La
democracia es el sistema organizativo de convivencia social que permite a los
ciudadanos cambiar los gobiernos, decía K. Popper. Si nos conformamos con esta
definición reductiva del filósofo de las sociedades abiertas, los recientes
cambios en los gobiernos municipales y autonómicos demuestran que la democracia
funciona en España. Pero la democracia es sobre todo “formalidad”. De hecho,
las formas y rituales que acompañan a las permutas de unos dirigentes por otros
en las sociedades democráticas son
transposiciones sublimadas, civilizatorias e incruentas de las guerras
sanguinarias que antes, o ahora en las sociedades no democráticas, libraban
entre sí los individuos, las tribus o los grupos organizados para hacerse con
el poder y establecer la jerarquía del dominio social.
Acabamos
de visualizar cómo el Palau de la Generalitat, ocupado durante
veinte años por las huestes del Partido Popular, ha sido tomado por el
morellano Ximo Puig al frente de tropas propias y otras diversas coaligadas,
más algún apoyo externo. El amigo Javier Andrés, periodista, contaba
recientemente una anécdota muy ilustrativa de esta visión de la política como
dialéctica de victorias y derrotas, conquistas y reconquistas (...I han tornat, Levante, 27-06-2015):
un asesor de confianza del Jefe del Gabinete de Lerma, antes de entregar el
Palau en el verano de 1995 al general Zaplana, dejó un folio doblado escondido
en una rendija de una ventana gótica del despacho de Ximo Puig con la leyenda «Tornarem». Ahora, que desde la Torre de
la Pardalea del castillo de Morella se han reconquistado las Torres del Palau,
era el momento de comprobar si el folio permanecía en su escondite o había sido
objeto, como tantas cosas en estos años, de la limpieza étnica y los estragos
de los bárbaros..., proponía Javier Andrés.
Esta
curiosa anécdota la contaba el periodista en el contexto de la entrega
protocolaria de las llaves del Palau por el Conseller de Educación, Joan
Romero, en representación del gobierno cesante y añadía la curiosidad de cómo
Zaplana enseguida se interesó por la cocina y por si era cierta la existencia
de un jacuzzi. Al respecto bien merece la pena ampliar y completar lo que dio
de sí la ceremonia.
Consumidos
los escasos minutos de los saludos protocolarios, Joan Romero y Ximo Puig
abandonaron cum pede veloce el Palau
y me dejaron solo con Zaplana y su hombre de confianza para todo, Jesús S.

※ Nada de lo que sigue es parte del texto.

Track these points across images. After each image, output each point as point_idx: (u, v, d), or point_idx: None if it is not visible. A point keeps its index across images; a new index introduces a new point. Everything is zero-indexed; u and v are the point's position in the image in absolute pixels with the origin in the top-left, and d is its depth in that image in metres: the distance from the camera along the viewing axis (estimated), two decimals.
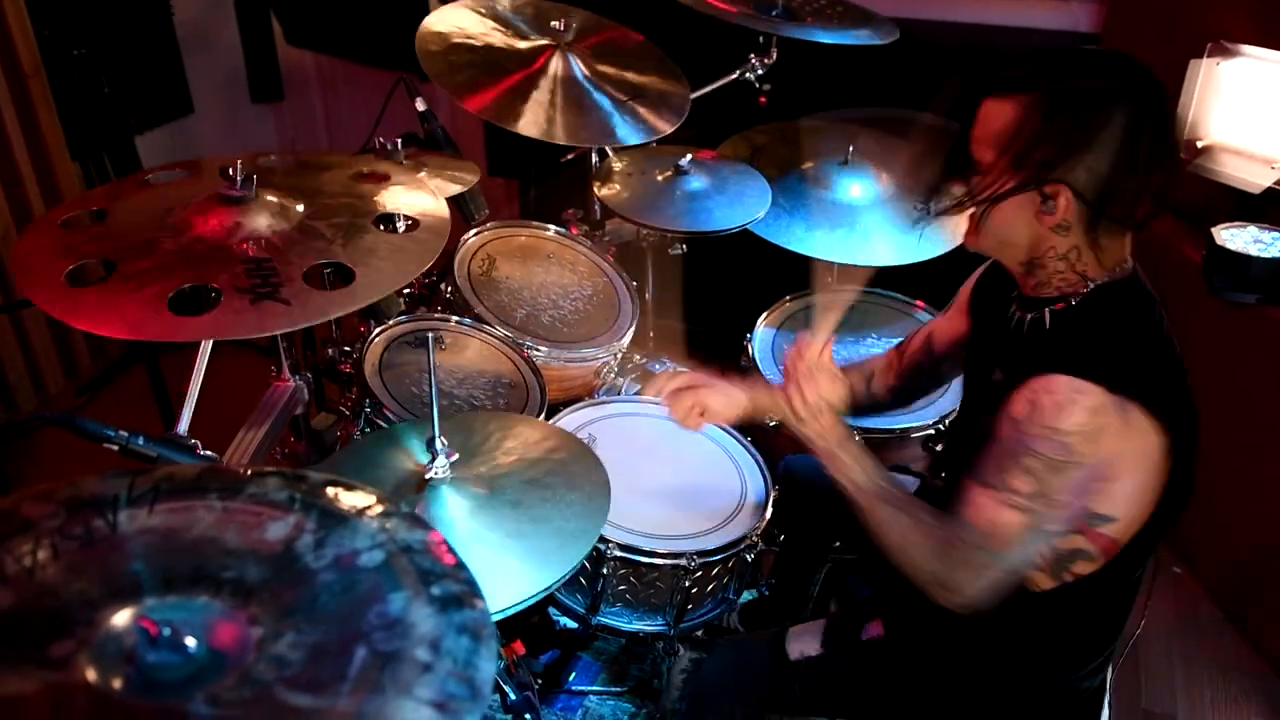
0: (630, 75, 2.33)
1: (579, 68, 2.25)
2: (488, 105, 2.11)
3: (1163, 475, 1.24)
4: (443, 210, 1.61)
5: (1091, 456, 1.20)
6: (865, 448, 1.43)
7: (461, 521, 1.43)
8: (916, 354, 1.72)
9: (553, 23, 2.25)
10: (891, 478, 1.40)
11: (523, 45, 2.26)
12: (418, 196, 1.63)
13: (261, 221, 1.43)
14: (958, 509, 1.28)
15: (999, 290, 1.46)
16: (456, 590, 0.83)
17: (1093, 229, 1.26)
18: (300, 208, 1.49)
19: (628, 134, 2.21)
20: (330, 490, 0.93)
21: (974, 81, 1.31)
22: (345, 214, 1.53)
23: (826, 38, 2.24)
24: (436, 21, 2.20)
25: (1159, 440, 1.21)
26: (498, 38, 2.26)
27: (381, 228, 1.55)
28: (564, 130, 2.14)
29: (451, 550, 0.88)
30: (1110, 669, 1.52)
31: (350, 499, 0.93)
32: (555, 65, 2.23)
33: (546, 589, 1.36)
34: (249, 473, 0.95)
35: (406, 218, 1.58)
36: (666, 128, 2.26)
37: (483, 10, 2.29)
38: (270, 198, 1.47)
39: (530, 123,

Carrascosa, al que yo conocía por haber colaborado juntos en la edición de la
revista Papers desde la Conselleria
de Educación, con Ciprià Ciscar de Conseller. Aposentados en el tresillo de
piel verde del despacho del Presidente, fueron muy directos. Querían saber a
cuánto ascenderían sus nóminas, cómo funcionaban los asuntos de intendencia,
cómo traerse a un chófer amigo personal del Presidente y mostraron indisimulado
interés en recorrer todos los rincones del Palau como en busca de algún tesoro
oculto. Les expliqué que su nómina, si accedía a la Secretaría General que yo
ocupaba, como de hecho sucedió, ascendería a 488.000 pesetas, menos las 54.000
que yo percibía en concepto de trienios como funcionario de un Cuerpo Superior
de la Administración (unos 2600 euros brutos al cambio), y que el Presidente
cobraría muy poco más. «Con este sueldo no podemos vivir», manifestó
Carrascosa.
Cabría
pensar que a estas alturas los anteriores detalles no interesan a nadie. Sin
embargo, a mí me impresionaron. La recaptación de rentas que en la sociedad
civil no habían conseguido, ese ansia de acomodarse en un Palacio con todo el
confort del mundo y ese instinto de ocupación
hasta de la más escondida covachuela del Palau me sugirieron la idea de
la política como acción guerrera de cuyas victorias se obtiene riqueza,
fortuna, comodidad y dominio a costa de los vencidos. Aquellos individuos
mostraban comportamientos primarios, pautados del ‘imperativo territorial’ que
yo había estudiado en los manuales de etología. En fin, la derecha que venía no
era como los socialistas que llegamos a la Generalitat en diciembre de
1982 (recuerdo que en mis primeras
nóminas de Director General cobré bastante menos de lo que rezaba mi nómina como
Inspector de Educación del Estado), ni tenía que ver con una derecha europea
bien alimentada. La derecha que estaba ante mí era primitiva y traía un hambre
voraz... De ahí trae su causa la quiebra de este país.
No
terminaré esta remembranza sobre tomas y reconquista de castillos y palacios, de
victorias y derrotas, sin aludir a la que ha parecido caballerosa entrega de
las llaves del Palau de A. Fabra a Ximo Puig. El fair play se ha dado por las dos partes. Alberto Fabra, el Fabra
bueno, a causa de las mesnadas que le tocó capitanear ─trufadas de jefecillos
dedicados durante años a la rapiña, el saqueo y la violación de leyes y
personas─, acaso no merezca el trato caballeroso que Justino de Nassau y sus
soldados valientes y honorables recibieron de Ambrosio de Spínola ─que Velázquez
inmortalizó en la Rendición de Breda─, pero tampoco creo que se haya ganado la
afrenta de que una Aixa al-Horra le diga, como a su hijo Boabdil, «llora, llora
como mujer... lo que no supiste defender como hombre». La imagen del ya ex
Presidente, terminado el acto protocolario, abandonando el Palau, tomando unas
de las calles anexas y desprendiéndose de la chaqueta como si se quitase la
coraza metálica de la batalla perdida, no dejaba de ser conmovedora... !Vae victis! La derrota es amarga, pero
el nuevo Presidente, Ximo Puig, sabe, debe saber, que toda victoria es la
antesala de un nuevo fracaso. Y más si la victoria ha sido pírrica y en el
Estado Mayor del Mando la competencia es suplantada por el activismo juvenil.